Oluşan zarar sonrasında zararın işçi tarafından verildiği tespit ediliyor ve çalışan da bunu kabul ediyorsa Yargıtay Kararları ışığında yapılması gereken hususlar şöyledir:

  1. Öncelikle meydana gelen zarar tespit edilmelidir. 
  2. Olayın meydana gelmesine sebebiyet veren işçinin kusur oranı belirlenmelidir. (İş güvenliği uzmanları tarafından oluşturulacak bir kurul ile belirlenmelidir.)
  3. Zararın, işçinin 30 günlük ücretini aşıp aşmadığı belirlenmelidir, meydana gelen zararın işçinin 30 günlük ücretini aştığı haller iş akdinin işveren tarafından haklı nedenle feshine imkân tanımaktadır. 

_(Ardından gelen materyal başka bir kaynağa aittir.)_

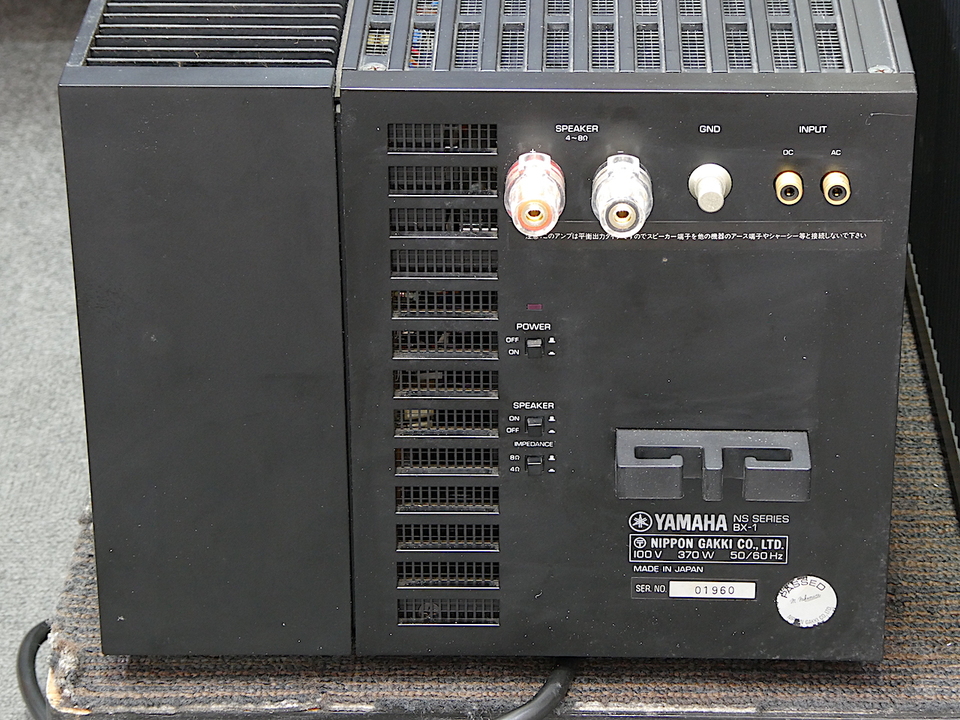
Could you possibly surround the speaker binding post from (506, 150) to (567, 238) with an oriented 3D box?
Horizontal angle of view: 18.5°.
[{"bbox_3d":[0.017,-0.051,0.921,0.019,0.019,0.025,0,26,2],"label":"speaker binding post"}]

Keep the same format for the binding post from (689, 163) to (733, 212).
[{"bbox_3d":[0.072,-0.052,0.919,0.014,0.014,0.015,0,26,2],"label":"binding post"}]

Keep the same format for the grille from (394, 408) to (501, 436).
[{"bbox_3d":[-0.011,0.020,0.968,0.034,0.010,0.005,0,26,2],"label":"grille"}]

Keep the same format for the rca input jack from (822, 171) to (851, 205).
[{"bbox_3d":[0.112,-0.054,0.921,0.008,0.008,0.008,0,26,2],"label":"rca input jack"}]

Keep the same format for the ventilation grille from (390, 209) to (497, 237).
[{"bbox_3d":[-0.011,-0.044,0.937,0.034,0.010,0.005,0,26,2],"label":"ventilation grille"}]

Meydana gelen zararda, işçinin sorumluluğun olup olmadığı ve iş sözleşmesini feshedecek bir zararın meydana gelip gelmediğinin tespitinde yukarıdaki hususlar titiz bir şekilde incelenmeli ve buna göre işlem yapılmalıdır. 

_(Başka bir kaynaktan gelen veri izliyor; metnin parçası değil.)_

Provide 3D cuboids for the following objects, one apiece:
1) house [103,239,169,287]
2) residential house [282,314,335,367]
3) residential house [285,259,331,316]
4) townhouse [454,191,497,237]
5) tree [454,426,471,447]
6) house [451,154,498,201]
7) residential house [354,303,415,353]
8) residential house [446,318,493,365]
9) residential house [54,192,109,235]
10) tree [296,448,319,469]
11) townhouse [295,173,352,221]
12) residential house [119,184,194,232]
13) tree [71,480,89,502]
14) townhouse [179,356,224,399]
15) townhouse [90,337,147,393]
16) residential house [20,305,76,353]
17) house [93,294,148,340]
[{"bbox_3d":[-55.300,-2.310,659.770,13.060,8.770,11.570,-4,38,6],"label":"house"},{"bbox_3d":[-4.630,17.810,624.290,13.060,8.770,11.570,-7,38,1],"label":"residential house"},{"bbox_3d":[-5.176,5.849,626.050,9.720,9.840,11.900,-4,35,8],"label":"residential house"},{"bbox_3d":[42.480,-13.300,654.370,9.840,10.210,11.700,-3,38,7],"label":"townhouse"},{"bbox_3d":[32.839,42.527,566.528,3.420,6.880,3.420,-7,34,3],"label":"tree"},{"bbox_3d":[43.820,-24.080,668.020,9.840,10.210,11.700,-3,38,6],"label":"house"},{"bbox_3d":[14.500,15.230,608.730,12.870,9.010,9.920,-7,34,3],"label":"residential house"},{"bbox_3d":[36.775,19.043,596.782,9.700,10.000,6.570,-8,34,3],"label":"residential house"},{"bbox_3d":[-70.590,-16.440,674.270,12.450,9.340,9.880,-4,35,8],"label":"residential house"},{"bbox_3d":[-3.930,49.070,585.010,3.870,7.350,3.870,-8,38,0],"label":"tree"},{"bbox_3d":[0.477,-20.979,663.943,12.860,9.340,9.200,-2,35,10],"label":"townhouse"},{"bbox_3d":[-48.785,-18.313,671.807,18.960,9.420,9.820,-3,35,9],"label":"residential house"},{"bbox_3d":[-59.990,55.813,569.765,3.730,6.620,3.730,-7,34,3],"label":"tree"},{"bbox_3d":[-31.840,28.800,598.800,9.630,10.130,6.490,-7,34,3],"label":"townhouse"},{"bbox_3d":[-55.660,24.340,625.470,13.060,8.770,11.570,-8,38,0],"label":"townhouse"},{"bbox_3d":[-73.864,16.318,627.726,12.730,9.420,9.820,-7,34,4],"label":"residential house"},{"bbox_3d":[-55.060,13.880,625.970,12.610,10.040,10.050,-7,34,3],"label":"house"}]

Yukarıda da değindiğimiz üzere, 4857 sayılı İş Kanunu madde 25/2-ı düzenlemesi uyarınca “işçinin kendi isteği veya savması yüzünden işyerinin malı olan veya malı olmayıp da eli altında bulunan makinaları, tesisatı veya başka eşya ve maddeleri 30 günlük ücretinin tutarıyla ödeyemeyecek derecede hasara ve kayba uğratması” durumunda işverenin iş sözleşmesini haklı nedenle fesih imkânı gündeme gelecektir. 4857 sayılı İş Kanunu’nda esas alınması gereken 30 günlük ücretin brüt ya da net ücret olduğu noktasında herhangi bir açıklık olmasa da, Yargıtay kararları işçi lehine yorum ilkesi uyarınca brüt ücretin esas alınması gerektiği yönünde hüküm kurmaktadır. 

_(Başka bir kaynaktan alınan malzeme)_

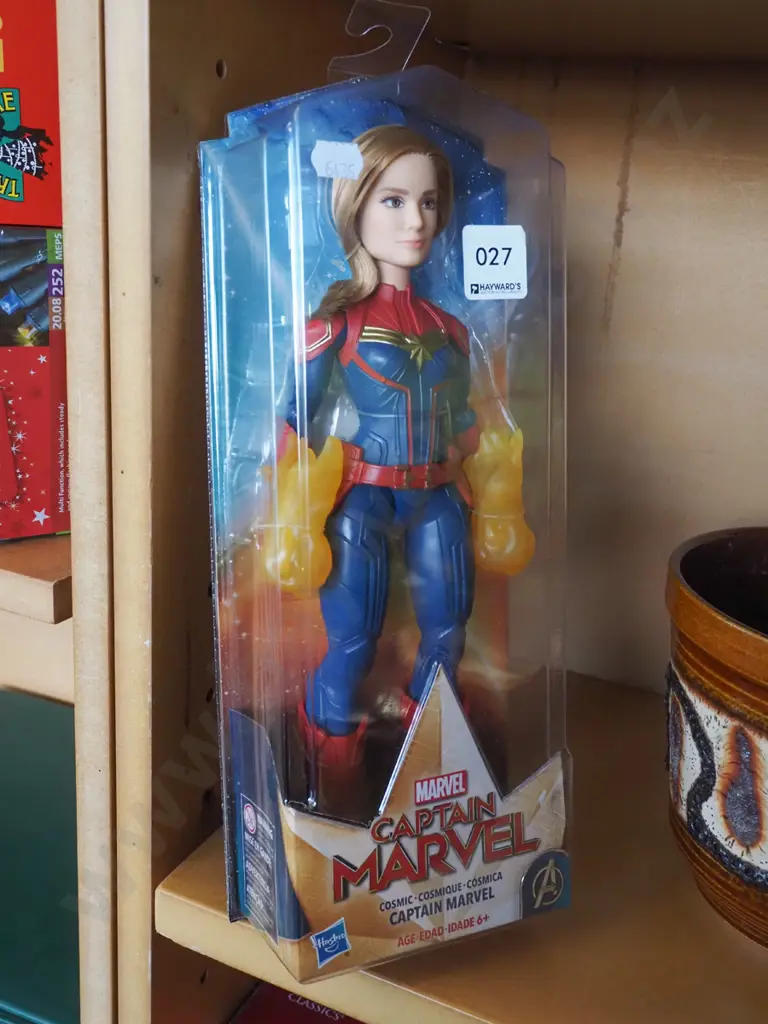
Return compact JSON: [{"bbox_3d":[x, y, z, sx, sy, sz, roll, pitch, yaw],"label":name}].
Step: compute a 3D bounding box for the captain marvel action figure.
[{"bbox_3d":[0.005,0.002,0.361,0.112,0.290,0.052,-4,6,-24],"label":"captain marvel action figure"}]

857 sayılı İş Kanunu’nun 26. maddesinde  ‘’24 ve 25 inci maddelerde gösterilen ahlak ve iyi niyet kurallarına uymayan hallere dayanarak işçi veya işveren için tanınmış olan sözleşmeyi fesih yetkisi, iki taraftan birinin bu çeşit davranışlarda bulunduğunu diğer tarafın öğrendiği günden başlayarak altı iş günü geçtikten ve her halde fiilin gerçekleşmesinden itibaren bir yıl sonra kullanılamaz. Ancak işçinin olayda maddi çıkar sağlaması halinde bir yıllık süre uygulanmaz.’’ hükmü yer almaktadır. Buna göre bir yıllık hak düşürücü süre zarara neden olan olayın gerçekleşmesi ile birlikte başlayacaktır. Altı iş günlük süre ise zarar miktarının belirlenerek feshe yetkili makama bildirilmesiyle başlayacaktır.

Çalışanın işverenine verdiği zararda mutlaka kusurunun olması ya da ihmali davranış veya kasıt olması gerekmektedir. Bununla birlikte eğer işveren iş güvenliği önlemi almamışsa, gerekli malzemeyi sağlamamış veya eğitimi vermemişse bunlar da işçinin kusurunu etkilemektedir. 

Sonuç olarak, İşveren çalışanın kusurlu hareketi nedeniyle zarara uğrar ve iş sözleşmesini İş Kanunu’nun 25/2-ı bendine göre haklı nedenle feshederse; işçi kıdem ve ihbar tazminatına hak kazanamayacaktır.